## Your instructions
In the entries below, count every line that has the string "allmänna", and answer with that count alone.

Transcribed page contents
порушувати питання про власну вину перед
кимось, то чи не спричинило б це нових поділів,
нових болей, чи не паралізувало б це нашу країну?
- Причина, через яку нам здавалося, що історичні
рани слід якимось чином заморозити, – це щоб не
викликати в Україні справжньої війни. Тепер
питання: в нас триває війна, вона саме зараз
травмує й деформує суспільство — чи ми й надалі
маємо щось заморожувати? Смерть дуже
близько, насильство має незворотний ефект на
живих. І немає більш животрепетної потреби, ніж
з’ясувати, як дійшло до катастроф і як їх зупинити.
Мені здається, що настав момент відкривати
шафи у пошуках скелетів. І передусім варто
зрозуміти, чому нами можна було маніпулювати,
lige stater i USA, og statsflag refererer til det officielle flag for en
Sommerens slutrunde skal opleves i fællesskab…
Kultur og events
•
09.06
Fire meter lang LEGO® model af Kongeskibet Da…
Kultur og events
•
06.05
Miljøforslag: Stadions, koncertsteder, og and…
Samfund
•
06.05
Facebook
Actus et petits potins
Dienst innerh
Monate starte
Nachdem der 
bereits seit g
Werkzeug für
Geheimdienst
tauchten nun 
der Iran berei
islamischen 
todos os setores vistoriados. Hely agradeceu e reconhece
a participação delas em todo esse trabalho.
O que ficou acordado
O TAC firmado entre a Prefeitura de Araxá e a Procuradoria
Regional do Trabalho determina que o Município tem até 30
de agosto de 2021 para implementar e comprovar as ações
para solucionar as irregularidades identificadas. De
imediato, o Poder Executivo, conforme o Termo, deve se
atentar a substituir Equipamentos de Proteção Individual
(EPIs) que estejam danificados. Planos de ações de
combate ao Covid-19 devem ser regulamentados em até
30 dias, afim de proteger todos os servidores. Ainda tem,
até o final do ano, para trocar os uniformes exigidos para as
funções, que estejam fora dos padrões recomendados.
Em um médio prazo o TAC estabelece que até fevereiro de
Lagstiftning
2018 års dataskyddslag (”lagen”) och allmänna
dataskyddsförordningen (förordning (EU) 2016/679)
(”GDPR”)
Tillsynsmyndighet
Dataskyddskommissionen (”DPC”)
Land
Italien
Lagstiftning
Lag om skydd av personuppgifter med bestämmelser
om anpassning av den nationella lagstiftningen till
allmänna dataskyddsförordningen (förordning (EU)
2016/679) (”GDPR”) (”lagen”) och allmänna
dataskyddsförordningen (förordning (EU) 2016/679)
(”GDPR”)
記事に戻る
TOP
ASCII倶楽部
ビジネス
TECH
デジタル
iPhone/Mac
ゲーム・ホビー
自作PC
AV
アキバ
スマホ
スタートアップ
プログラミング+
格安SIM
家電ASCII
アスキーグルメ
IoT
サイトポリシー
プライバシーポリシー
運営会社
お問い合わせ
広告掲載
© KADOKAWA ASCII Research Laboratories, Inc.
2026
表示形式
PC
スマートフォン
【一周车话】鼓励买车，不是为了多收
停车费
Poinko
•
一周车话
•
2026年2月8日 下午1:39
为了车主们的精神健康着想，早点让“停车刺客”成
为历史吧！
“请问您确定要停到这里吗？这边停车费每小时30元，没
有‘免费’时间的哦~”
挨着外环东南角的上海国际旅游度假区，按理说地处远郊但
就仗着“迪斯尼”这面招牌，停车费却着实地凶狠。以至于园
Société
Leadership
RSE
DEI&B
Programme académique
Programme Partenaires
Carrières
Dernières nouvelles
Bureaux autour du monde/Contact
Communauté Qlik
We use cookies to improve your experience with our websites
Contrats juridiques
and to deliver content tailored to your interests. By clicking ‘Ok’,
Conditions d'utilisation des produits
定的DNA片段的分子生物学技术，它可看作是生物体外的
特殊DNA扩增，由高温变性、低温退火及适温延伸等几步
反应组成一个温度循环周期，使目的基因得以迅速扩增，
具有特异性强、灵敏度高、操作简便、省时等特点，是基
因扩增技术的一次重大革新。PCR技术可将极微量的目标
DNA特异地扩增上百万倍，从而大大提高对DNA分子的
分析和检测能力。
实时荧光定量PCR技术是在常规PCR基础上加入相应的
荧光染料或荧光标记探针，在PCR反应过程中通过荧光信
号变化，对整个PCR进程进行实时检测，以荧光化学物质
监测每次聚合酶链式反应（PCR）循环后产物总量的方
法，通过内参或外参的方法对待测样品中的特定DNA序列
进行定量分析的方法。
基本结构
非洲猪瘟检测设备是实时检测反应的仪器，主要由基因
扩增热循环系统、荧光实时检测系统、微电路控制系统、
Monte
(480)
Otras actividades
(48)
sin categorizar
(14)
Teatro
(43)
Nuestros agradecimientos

## Task response
3